:: Task prompt ::
Turn the lines below into a JSON list of strings with one string per line, leaving out blank lines.

::: Data for processing :::

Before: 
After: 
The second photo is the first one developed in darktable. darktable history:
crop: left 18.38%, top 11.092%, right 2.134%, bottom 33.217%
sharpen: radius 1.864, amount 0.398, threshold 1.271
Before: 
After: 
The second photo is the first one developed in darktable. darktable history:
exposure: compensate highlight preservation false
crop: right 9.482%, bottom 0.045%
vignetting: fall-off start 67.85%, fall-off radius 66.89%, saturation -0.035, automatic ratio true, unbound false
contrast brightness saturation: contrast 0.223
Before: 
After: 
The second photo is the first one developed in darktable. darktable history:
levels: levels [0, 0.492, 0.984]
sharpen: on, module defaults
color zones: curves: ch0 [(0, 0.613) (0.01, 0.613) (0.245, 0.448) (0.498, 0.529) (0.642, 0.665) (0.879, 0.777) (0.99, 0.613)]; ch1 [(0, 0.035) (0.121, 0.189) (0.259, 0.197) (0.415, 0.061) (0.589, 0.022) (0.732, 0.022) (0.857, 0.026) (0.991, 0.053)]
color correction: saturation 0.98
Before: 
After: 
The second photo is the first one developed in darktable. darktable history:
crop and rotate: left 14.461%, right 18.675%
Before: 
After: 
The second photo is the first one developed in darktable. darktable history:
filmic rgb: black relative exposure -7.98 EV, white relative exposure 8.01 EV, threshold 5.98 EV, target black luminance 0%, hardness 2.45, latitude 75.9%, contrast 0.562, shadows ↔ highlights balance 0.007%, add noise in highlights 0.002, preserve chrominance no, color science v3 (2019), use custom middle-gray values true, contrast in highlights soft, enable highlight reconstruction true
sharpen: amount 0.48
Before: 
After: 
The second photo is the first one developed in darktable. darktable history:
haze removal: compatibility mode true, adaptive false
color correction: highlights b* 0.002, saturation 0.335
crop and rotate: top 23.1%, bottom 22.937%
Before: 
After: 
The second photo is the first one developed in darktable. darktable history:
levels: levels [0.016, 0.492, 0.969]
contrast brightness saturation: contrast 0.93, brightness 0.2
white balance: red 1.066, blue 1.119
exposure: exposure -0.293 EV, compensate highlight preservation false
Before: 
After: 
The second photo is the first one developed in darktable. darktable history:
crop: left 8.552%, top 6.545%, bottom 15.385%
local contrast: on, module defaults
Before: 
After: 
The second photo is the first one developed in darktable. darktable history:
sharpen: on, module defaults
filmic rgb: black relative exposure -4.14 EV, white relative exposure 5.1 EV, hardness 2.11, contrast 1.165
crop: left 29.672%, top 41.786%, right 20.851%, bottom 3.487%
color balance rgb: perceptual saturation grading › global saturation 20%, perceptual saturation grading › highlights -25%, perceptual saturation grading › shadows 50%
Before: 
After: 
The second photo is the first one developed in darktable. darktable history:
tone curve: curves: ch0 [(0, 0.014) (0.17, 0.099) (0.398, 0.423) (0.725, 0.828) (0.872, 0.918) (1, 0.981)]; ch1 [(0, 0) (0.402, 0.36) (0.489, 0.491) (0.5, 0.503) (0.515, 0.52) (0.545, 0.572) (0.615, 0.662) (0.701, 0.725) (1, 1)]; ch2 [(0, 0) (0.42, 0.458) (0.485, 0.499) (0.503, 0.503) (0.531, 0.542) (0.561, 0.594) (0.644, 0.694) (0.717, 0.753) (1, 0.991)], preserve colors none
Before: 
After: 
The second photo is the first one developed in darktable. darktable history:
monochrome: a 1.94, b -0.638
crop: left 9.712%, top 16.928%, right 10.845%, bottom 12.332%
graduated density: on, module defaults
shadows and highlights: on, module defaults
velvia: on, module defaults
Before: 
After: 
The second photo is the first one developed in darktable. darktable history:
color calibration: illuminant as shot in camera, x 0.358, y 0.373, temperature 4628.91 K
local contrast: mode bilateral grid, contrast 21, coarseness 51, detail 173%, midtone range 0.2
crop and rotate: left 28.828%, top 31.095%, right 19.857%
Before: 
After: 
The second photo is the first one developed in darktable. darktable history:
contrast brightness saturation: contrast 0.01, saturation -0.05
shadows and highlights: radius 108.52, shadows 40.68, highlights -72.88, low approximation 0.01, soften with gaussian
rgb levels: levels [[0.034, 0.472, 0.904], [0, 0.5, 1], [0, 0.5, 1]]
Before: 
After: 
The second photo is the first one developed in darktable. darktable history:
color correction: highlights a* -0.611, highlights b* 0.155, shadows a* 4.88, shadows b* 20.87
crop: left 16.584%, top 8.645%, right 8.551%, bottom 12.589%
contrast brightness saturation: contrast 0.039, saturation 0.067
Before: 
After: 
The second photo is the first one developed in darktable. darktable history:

:::

:: Solved problem ::
[
  "Before: ",
  "After: ",
  "The second photo is the first one developed in darktable. darktable history:",
  "crop: left 18.38%, top 11.092%, right 2.134%, bottom 33.217%",
  "sharpen: radius 1.864, amount 0.398, threshold 1.271",
  "Before: ",
  "After: ",
  "The second photo is the first one developed in darktable. darktable history:",
  "exposure: compensate highlight preservation false",
  "crop: right 9.482%, bottom 0.045%",
  "vignetting: fall-off start 67.85%, fall-off radius 66.89%, saturation -0.035, automatic ratio true, unbound false",
  "contrast brightness saturation: contrast 0.223",
  "Before: ",
  "After: ",
  "The second photo is the first one developed in darktable. darktable history:",
  "levels: levels [0, 0.492, 0.984]",
  "sharpen: on, module defaults",
  "color zones: curves: ch0 [(0, 0.613) (0.01, 0.613) (0.245, 0.448) (0.498, 0.529) (0.642, 0.665) (0.879, 0.777) (0.99, 0.613)]; ch1 [(0, 0.035) (0.121, 0.189) (0.259, 0.197) (0.415, 0.061) (0.589, 0.022) (0.732, 0.022) (0.857, 0.026) (0.991, 0.053)]",
  "color correction: saturation 0.98",
  "Before: ",
  "After: ",
  "The second photo is the first one developed in darktable. darktable history:",
  "crop and rotate: left 14.461%, right 18.675%",
  "Before: ",
  "After: ",
  "The second photo is the first one developed in darktable. darktable history:",
  "filmic rgb: black relative exposure -7.98 EV, white relative exposure 8.01 EV, threshold 5.98 EV, target black luminance 0%, hardness 2.45, latitude 75.9%, contrast 0.562, shadows ↔ highlights balance 0.007%, add noise in highlights 0.002, preserve chrominance no, color science v3 (2019), use custom middle-gray values true, contrast in highlights soft, enable highlight reconstruction true",
  "sharpen: amount 0.48",
  "Before: ",
  "After: ",
  "The second photo is the first one developed in darktable. darktable history:",
  "haze removal: compatibility mode true, adaptive false",
  "color correction: highlights b* 0.002, saturation 0.335",
  "crop and rotate: top 23.1%, bottom 22.937%",
  "Before: ",
  "After: ",
  "The second photo is the first one developed in darktable. darktable history:",
  "levels: levels [0.016, 0.492, 0.969]",
  "contrast brightness saturation: contrast 0.93, brightness 0.2",
  "white balance: red 1.066, blue 1.119",
  "exposure: exposure -0.293 EV, compensate highlight preservation false",
  "Before: ",
  "After: ",
  "The second photo is the first one developed in darktable. darktable history:",
  "crop: left 8.552%, top 6.545%, bottom 15.385%",
  "local contrast: on, module defaults",
  "Before: ",
  "After: ",
  "The second photo is the first one developed in darktable. darktable history:",
  "sharpen: on, module defaults",
  "filmic rgb: black relative exposure -4.14 EV, white relative exposure 5.1 EV, hardness 2.11, contrast 1.165",
  "crop: left 29.672%, top 41.786%, right 20.851%, bottom 3.487%",
  "color balance rgb: perceptual saturation grading › global saturation 20%, perceptual saturation grading › highlights -25%, perceptual saturation grading › shadows 50%",
  "Before: ",
  "After: ",
  "The second photo is the first one developed in darktable. darktable history:",
  "tone curve: curves: ch0 [(0, 0.014) (0.17, 0.099) (0.398, 0.423) (0.725, 0.828) (0.872, 0.918) (1, 0.981)]; ch1 [(0, 0) (0.402, 0.36) (0.489, 0.491) (0.5, 0.503) (0.515, 0.52) (0.545, 0.572) (0.615, 0.662) (0.701, 0.725) (1, 1)]; ch2 [(0, 0) (0.42, 0.458) (0.485, 0.499) (0.503, 0.503) (0.531, 0.542) (0.561, 0.594) (0.644, 0.694) (0.717, 0.753) (1, 0.991)], preserve colors none",
  "Before: ",
  "After: ",
  "The second photo is the first one developed in darktable. darktable history:",
  "monochrome: a 1.94, b -0.638",
  "crop: left 9.712%, top 16.928%, right 10.845%, bottom 12.332%",
  "graduated density: on, module defaults",
  "shadows and highlights: on, module defaults",
  "velvia: on, module defaults",
  "Before: ",
  "After: ",
  "The second photo is the first one developed in darktable. darktable history:",
  "color calibration: illuminant as shot in camera, x 0.358, y 0.373, temperature 4628.91 K",
  "local contrast: mode bilateral grid, contrast 21, coarseness 51, detail 173%, midtone range 0.2",
  "crop and rotate: left 28.828%, top 31.095%, right 19.857%",
  "Before: ",
  "After: ",
  "The second photo is the first one developed in darktable. darktable history:",
  "contrast brightness saturation: contrast 0.01, saturation -0.05",
  "shadows and highlights: radius 108.52, shadows 40.68, highlights -72.88, low approximation 0.01, soften with gaussian",
  "rgb levels: levels [[0.034, 0.472, 0.904], [0, 0.5, 1], [0, 0.5, 1]]",
  "Before: ",
  "After: ",
  "The second photo is the first one developed in darktable. darktable history:",
  "color correction: highlights a* -0.611, highlights b* 0.155, shadows a* 4.88, shadows b* 20.87",
  "crop: left 16.584%, top 8.645%, right 8.551%, bottom 12.589%",
  "contrast brightness saturation: contrast 0.039, saturation 0.067",
  "Before: ",
  "After: ",
  "The second photo is the first one developed in darktable. darktable history:"
]